Furcht kennt jeder. Sie erfasste uns schon als Kind, wenn wir in die dunkle Speisekammer geschickt wurden, um eine Dose Tomatensuppe zu holen. Solche Kindheitssorgen lassen wir im Laufe unseres Lebens hinter uns. Stattdessen kommen andere Ängste auf: Angst vor der Zukunft, vor schlechter Gesundheit oder vor dem Tod. Wovor fürchtest du dich? Die ganze Welt kämpft mit der Angst. Wie entwickeln sich die Kriege? Wie sicher sind Frieden und Wohlstand?
Furcht am ersten Weihnachtsfest
Auch an jenem ersten Weihnachten befand sich die Welt in verzweifelter Lage: Eine Volkszählung wurde durchgeführt, um die ohnehin schon hohen Steuern zu erhöhen. Der mörderische König Herodes regierte. Auf den Hügeln von Bethlehem war es wahrscheinlich winterlich – und kalt. In der Stadt war ein mittelloser Zimmermann mit seiner jungen Frau angekommen, weit weg von zu Hause und bis auf die Knochen durchgefroren. Sie lag in Wehen. Ihr Kind sollte nun ausgerechnet in einem Stall zur Welt kommen. „Warum das?“, mag sie sich gefragt haben. Und dann erinnerte sie sich an die Worte des Engels: „Fürchte dich nicht, Maria …“
Auf den windgepeitschten Hügeln außerhalb der Stadt kauerten die Hirten im Dunkeln. Sicher hatten sie ihre eigenen Ängste. Es gab wilde Tiere – Bären oder Löwen, die die Schafe rissen. Da war die politische Unsicherheit in einer von den Römern besetzten Provinz. Sie hatten genügend Grund zur Angst. Doch damit nicht genug. Als sie in dieser denkwürdigen Nacht ihre Schafe bewachten, trat ein Engel des Herrn zu ihnen „und die Herrlichkeit des Herrn umleuchtete sie; und sie fürchteten sich sehr“ (Lk 2,9).
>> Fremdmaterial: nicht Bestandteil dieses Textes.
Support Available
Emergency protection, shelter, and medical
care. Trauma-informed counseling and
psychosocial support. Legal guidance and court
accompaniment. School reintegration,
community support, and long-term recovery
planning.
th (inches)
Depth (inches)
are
Die Furcht, die in diesem Moment in ihnen aufkam, ging über die Sorgen hinaus, die sie sich um die nächste Mahlzeit und die politische Instabilität machten. Sie fürchteten sich sehr, berichtet uns Lukas. Eben noch war alles in Ordnung. Für sie als Hirten war es okay, im Dunkeln zu sein, aber dann lesen wir: „[D]ie Herrlichkeit des Herrn umleuchtete sie“. Es war finstere Nacht, aber die Herrlichkeit Gottes erschien als ein helles Licht. Sie bekamen, so kann man übersetzen, „Megafurcht“. Wovor? Vor der Herrlichkeit des Herrn.
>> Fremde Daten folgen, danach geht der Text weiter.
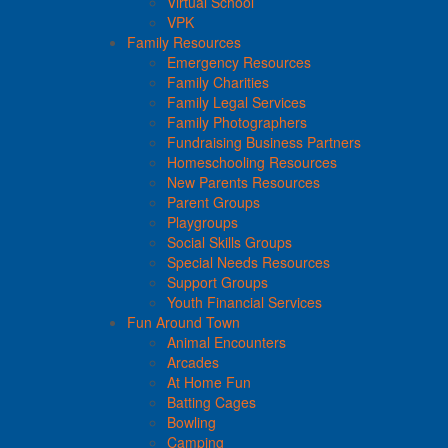
Virtual School
VPK
Family Resources
Emergency Resources
Family Charities
Family Legal Services
Family Photographers
Fundraising Business Partners
Homeschooling Resources
New Parents Resources
Parent Groups
Playgroups
Social Skills Groups
Special Needs Resources
Support Groups
Youth Financial Services
Fun Around Town
Animal Encounters
Arcades
At Home Fun
Batting Cages
Bowling
Camping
Das Gewicht der Heiligkeit Gottes
Die „Herrlichkeit“ des Herrn (gr. doxa) bedeutet „Ehre“, „Glanz“, aber auch (hebr. kabod) „Schwere“ oder „Gewicht“. Wenn Gott in seiner Herrlichkeit erscheint, dann heißt das buchstäblich: Er kommt mit seinem Gewicht. Sein Erscheinen ist so schwer und wuchtig, dass der Mensch nicht damit umgehen kann. Die Furcht, die diese Hirten erlebten, war die Furcht von Menschen, die vom Glanz, der Pracht und Schönheit, aber auch von der Schwere der Heiligkeit Gottes getroffen wurden. Stehen wir in diesem Lichtstrahl Gottes, dann kommt Furcht in uns auf, denn wir spüren, dass wir nicht so rein und heilig sind wie Gott. Wenn er erscheint, dann werden wir automatisch mit unserer eigenen Schuld konfrontiert. Es ist nicht nötig, dass Gott etwas sagt. Er muss nur erscheinen. Bereits der Glanz der Heiligkeit Gottes, den der Engel widerspiegelt, vermittelt diese Botschaft und löst bei den Hirten großes Entsetzen aus.
Die Bibel berichtet an anderer Stelle von ähnlichen Vorkommnissen. Mose verhüllte sein Gesicht vor Furcht, als Gott sich im brennenden Busch offenbarte. Als Jesaja den Herrn auf seinem Thron sitzen sah, rief er: „Wehe mir, ich vergehe! Denn ich bin ein Mann mit unreinen Lippen und wohne unter einem Volk, das unreine Lippen hat; denn meine Augen haben den König, den Herrn der Heerscharen, gesehen“ (Jes 6,5). Und Petrus kniete vor Christus nieder, nachdem Jesus das Wunder des großen Fischfangs bewirkt hatte, und sagte: „Herr, geh weg von mir! Ich bin ein sündiger Mensch“ (Lk 5,8).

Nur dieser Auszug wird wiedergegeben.